Suara.com - Kebijakan Gubernur DKI Jakarta Anies Baswedan terkait dengan penarikan rem darurat masa transisi Pembatasan Sosial Berskala Besar (PSBB) di Ibu Kota menuai pro dan kontra dari sejumlah kalangan.
Sejak keputusan ini diumumkan pada Rabu (9/9/2020) silam, beberapa pihak langsung buka suara dan melempar kritik.
Pasalnya, keputusan penarikan rem darurat tersebut dianggap tidak disertai dengan koordinasi secara menyeluruh.
Salah satu kritikan datang dari William Aditya Sarana, Politisi Partai Solidaritas Indonesia (PSI).
Baca Juga: Dua Hari PSBB DKI, 10 Perusahaan Ditutup Sementara
Dalam acara Indonesia Lawyers Club, Selasa (15/9/2020), Anggota DPRD DKI Jakarta Fraksi PSI ini mengkritisi keputusan Anies Baswedan yang dinilai tidak disertai dengan matangnya koordinasi.

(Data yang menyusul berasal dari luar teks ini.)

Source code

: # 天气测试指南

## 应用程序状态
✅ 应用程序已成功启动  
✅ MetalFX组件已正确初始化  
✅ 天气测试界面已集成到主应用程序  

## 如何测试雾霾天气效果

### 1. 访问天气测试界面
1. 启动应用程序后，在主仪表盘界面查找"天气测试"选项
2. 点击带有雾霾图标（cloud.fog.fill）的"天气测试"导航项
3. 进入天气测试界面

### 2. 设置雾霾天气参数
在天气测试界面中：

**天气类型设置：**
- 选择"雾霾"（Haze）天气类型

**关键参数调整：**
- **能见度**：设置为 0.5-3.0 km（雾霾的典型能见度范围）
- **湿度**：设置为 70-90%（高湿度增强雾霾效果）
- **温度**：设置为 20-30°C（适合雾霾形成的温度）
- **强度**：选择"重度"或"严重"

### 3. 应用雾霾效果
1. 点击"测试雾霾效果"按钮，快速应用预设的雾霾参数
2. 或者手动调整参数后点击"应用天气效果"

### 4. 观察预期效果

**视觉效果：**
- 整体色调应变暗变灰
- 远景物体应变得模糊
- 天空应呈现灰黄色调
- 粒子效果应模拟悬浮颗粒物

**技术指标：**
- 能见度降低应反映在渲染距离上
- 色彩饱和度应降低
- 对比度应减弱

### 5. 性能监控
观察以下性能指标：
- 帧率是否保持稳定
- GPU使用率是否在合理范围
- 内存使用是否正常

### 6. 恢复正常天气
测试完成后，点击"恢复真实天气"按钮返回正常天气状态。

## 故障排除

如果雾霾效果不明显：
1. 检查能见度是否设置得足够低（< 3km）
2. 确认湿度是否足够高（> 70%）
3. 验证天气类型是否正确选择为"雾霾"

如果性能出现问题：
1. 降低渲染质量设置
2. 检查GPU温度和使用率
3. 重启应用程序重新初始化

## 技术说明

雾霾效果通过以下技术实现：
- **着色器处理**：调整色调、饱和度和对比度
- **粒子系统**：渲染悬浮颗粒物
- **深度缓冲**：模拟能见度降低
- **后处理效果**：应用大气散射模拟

Politisi muda ini membuka gagasannya dengan mengatakan bahwa kekompakan adalah kunci bagi negara kesatuan seperti Indonesia. Oleh sebab itu, koordinasi dirasa menjadi sebuah kebutuhan yang penting dan mendesak.

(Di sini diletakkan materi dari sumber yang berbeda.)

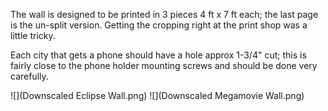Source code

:The wall is designed to be printed in 3 pieces 4 ft x 7 ft each; the last page
is the un-split version.  Getting the cropping right at the print shop was a
little tricky.

Each city that gets a phone should have a hole approx 1-3/4" cut; this is fairly
close to the phone holder mounting screws and should be done very carefully.

![](Downscaled Eclipse Wall.png)
![](Downscaled Megamovie Wall.png)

"Koordinasi sudah menjadi suatu hal yang sangat penting untuk dilakukan," ungkap William.
Melihat langkah Anies Baswedan tempo hari, William meyakini bahwa keputusan yang diambil Gubernur DKI tersebut pasti dilakukan tanpa koordinasi terlebih dahulu.
"Dilakukan tanpa koordinasi yang serius. Saya menilai dari apa yang dikatakan Gubernur Jawa Barat Ridwan Kamil," tuturnya.
Baca Juga: Dua Hari Operasi Yustisi PSBB Jakarta, Terkumpul Rp 88 Juta Uang Denda
William menyinggung pernyataan Ridwal Kamil soal koordinasi yang ternyata baru dilaksanakan usai Anies mengumumkan bahwa DKI Jakarta menarik rem darurat PSBB.
"Mengatakan bahwa prescon yang pertama hari Rabu, terus koordinasinya baru dilaksanakan sesudahnya, Kamis, Jumat, Sabtu, dan Minggu secara intens," tegas William.
Menurut Politisi PSI ini, hal tersebut menyiratkan bahwa tidak adanya koordinasi menyeluruh yang dilakukan oleh Anies.
"Artinya kan tidak ada koordinasi ketika melakukan prescon yang pertama," jelasnya.
William lantas menganalogikan Jakarta layaknya sebuah mobil yang berjalan paling depan.
Menurutnya, sebelum mobil paling depan menarik rem darurat, maka seharusnya lebih dahulu memberikan aba-aba atau tanda baik berupa klakson atau lampu sign agar kendaraan lain bisa bersiap.
William menilai bahwa Anies tidak memberikan tanda-tanda sebagaimana mestinya.
"Saya melihat bahwa Gubernur Anies Baswedan tidak memberikan tanda-tanda itu," tutur William.
"Sehingga yang terjadi ketika rem ditarik adalah tabrakan beruntun di belakang," lanjutnya.
Lebih lanjut lagi, William mengambil contoh yakni keluhan yang diserukan oleh beberapa pejabat soal keputusan penarikan rem darurat PSBB di Ibu Kota.
Salah satunya adalah Airlangga Hartono, Menteri Koordinator Perekonomian yang mengatakan bahwa kebijakan PSBB Anies memuat IHSG turun.
"Pak Menko Perekonomian mengatakan IHSG turun karena kebijakan Pak Gubernur," ungkap William.
Selain itu, Anggota DPRD DKI Jakarta Fraksi PSI ini juga menyoroti sikap Wali Kota Bogor Bima Arya dan Wali Kota Bandung Ridwal Kamil.
"Lalu Pak Wali Kota Bogor yang mengatakan kebijakan PSBB belum jelas dan tadi Pak Gubernur awa Barat juga mengatakan bahwa prescon-nya haru Rabu, koordinasi intens-nya baru dilakukan Kamis, Jumat, dan Sabtu sehingga presscon harus diulang dan kebijakannya diganti," pungkas William.